EXTRACT PROVIDED >>
Despite rising tuition costs, an overwhelming percentage of college graduates in the U.S. – 83 percent – say that their college education was a good personal investment. On average, college graduates make more money than people who have only a high school education. People with bachelor’s degrees have median earnings of $45,500 while people with only high school diplomas have median earnings of just $28,000 per year. According to some estimates, over a lifetime, college actually costs a negative $500,000. In other words, not going to college means a financial loss of half a million dollars.

Despite its obvious long-term benefits, a college education is a big upfront investment. Many students and their parents worry about racking up large student debts. Fortunately, you can cut your college costs so that you leave with less loan debt. Here are five strategies for making college more affordable.

1. Choose a Public Service Career

Some schools offer reduced tuition for degrees related to public service. Getting a degree in criminal justice or public safety administration, for example, could cost significantly less than another major. Also, students who go on to careers in public service may be eligible for the Public Service Loan Forgiveness (PSLF) program. To be eligible, you would have to meet the following requirements:

    1. Have a Federal Direct Loan. PSLF forgives direct loans, not Perkins Loans or Federal Family Education Loans. Your Direct Loan can be either subsidized or unsubsidized.
    2. You must make 120 full, on-time, scheduled monthly loan payments. Your record of good faith payments has to start on October 1, 2007, or later. To maximize your benefit, enroll in an income-based repayment program as soon as your payoff period begins.

 

  • You must have a full-time job in a public service organization. You can work for a federal, state, or local government agency, or you can work for a tax-exempt 501©(3) not-for-profit organization. You’ll need to work at least 30 hours per week to qualify for loan forgiveness.

 

2. Take Accelerated Classes

Many schools offer accelerated classes, which means that classes last six to eight weeks instead of a full semester. Taking accelerated classes gives you two big advantages: You’ll graduate earlier, and you’ll likely pay lower tuition.

Accelerated classes can be intense, so you need to make sure that you have good study habits and a solid academic foundation before signing up. Also, if your accelerated classes have an online component, make sure that you have the computer equipment and the self-discipline to be an online student.

THE DATA >>

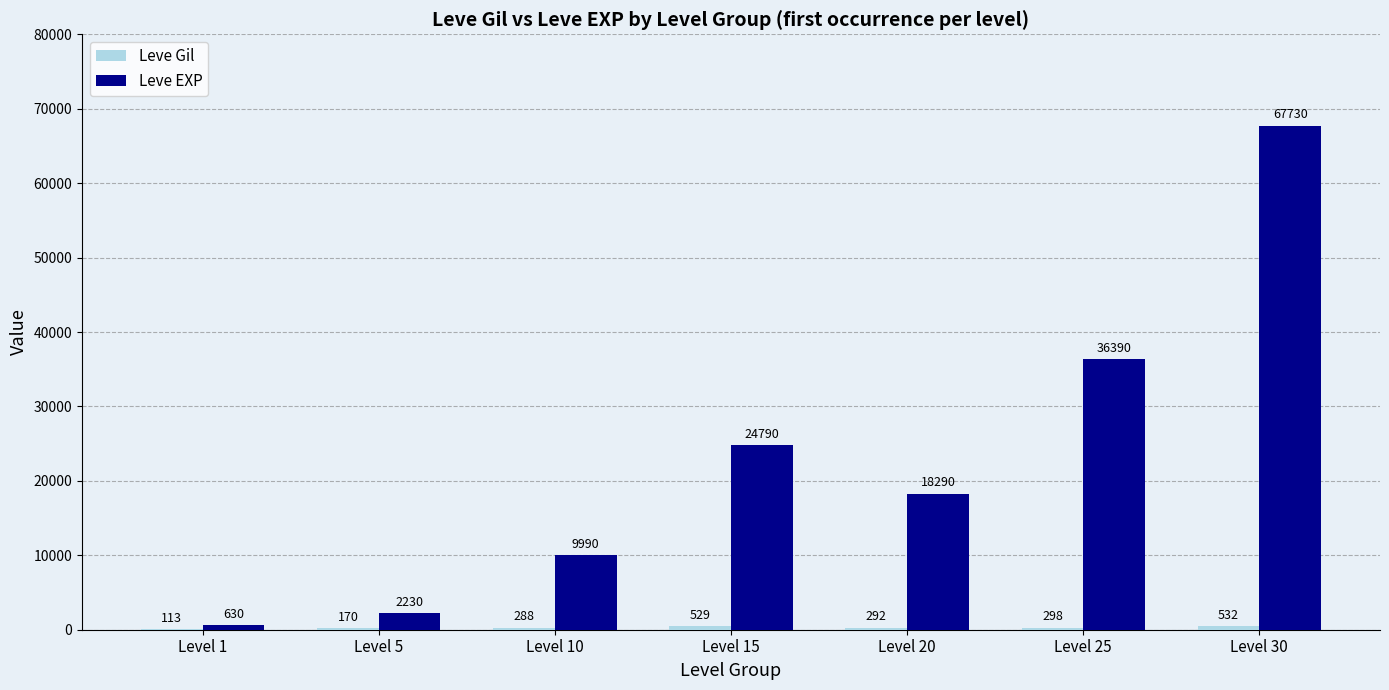

What is the sum of the Leve EXP values at Level 15 and Level 25?

61180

WHAT TO DO >>
a) Answer these questions using the article on college costs:
(i) What are the median yearly earnings of people with bachelor's degrees?
(ii) How many monthly loan payments are required for Public Service Loan Forgiveness?
(iii) How long do accelerated classes last?
b) Carry on the article on college costs from the point where it stops.
The listing was drawn from a different source than the article on college costs.

REPLIES >>
a)
(i) $45,500
(ii) 120 full, on-time, scheduled monthly payments
(iii) Six to eight weeks

b)
3. Start at Community College

Community college courses typically cost a lot less than courses at a four-year institution. Many community colleges also have transfer arrangements with four-year schools in the same state. As long as you have a good GPA in the right community college classes, you can transfer your credits to a four-year school and start as a junior in a bachelor’s degree program.

4. Try Tuition-Free or Locked-In Tuition Programs

Certain colleges waive tuition in exchange for students who work 10 to 15 hours per week. These tuition-free programs usually place students in on-campus jobs related to their majors. Locked-in tuition programs guarantee that the rate you pay as a freshman is the rate you’ll pay every year that you attend school. Some schools charge a fee to lock in tuition rates, so make sure to ask how much guaranteed tuition will cost you.

5. Offset the Costs

If you can find ways to offset your college costs, you can take out smaller loans. Here are some common ways that people offset the cost of going to college:

  • Scholarships. Many universities and private organizations provide scholarships for students of all ages. Legitimate scholarships will never require an application fee, and you won’t have to go to a paid workshop to learn more about them.
  • Employer tuition reimbursement. Many employers will reimburse a percentage of your tuition costs if your classes are relevant to the company and prepare you for a future with that company. Contact someone in HR, or speak to your manager to find out more.

It Can Be Done

The long-term benefits of a college education usually offset the upfront costs. However, you can find smart ways to make those upfront costs much easier to bear.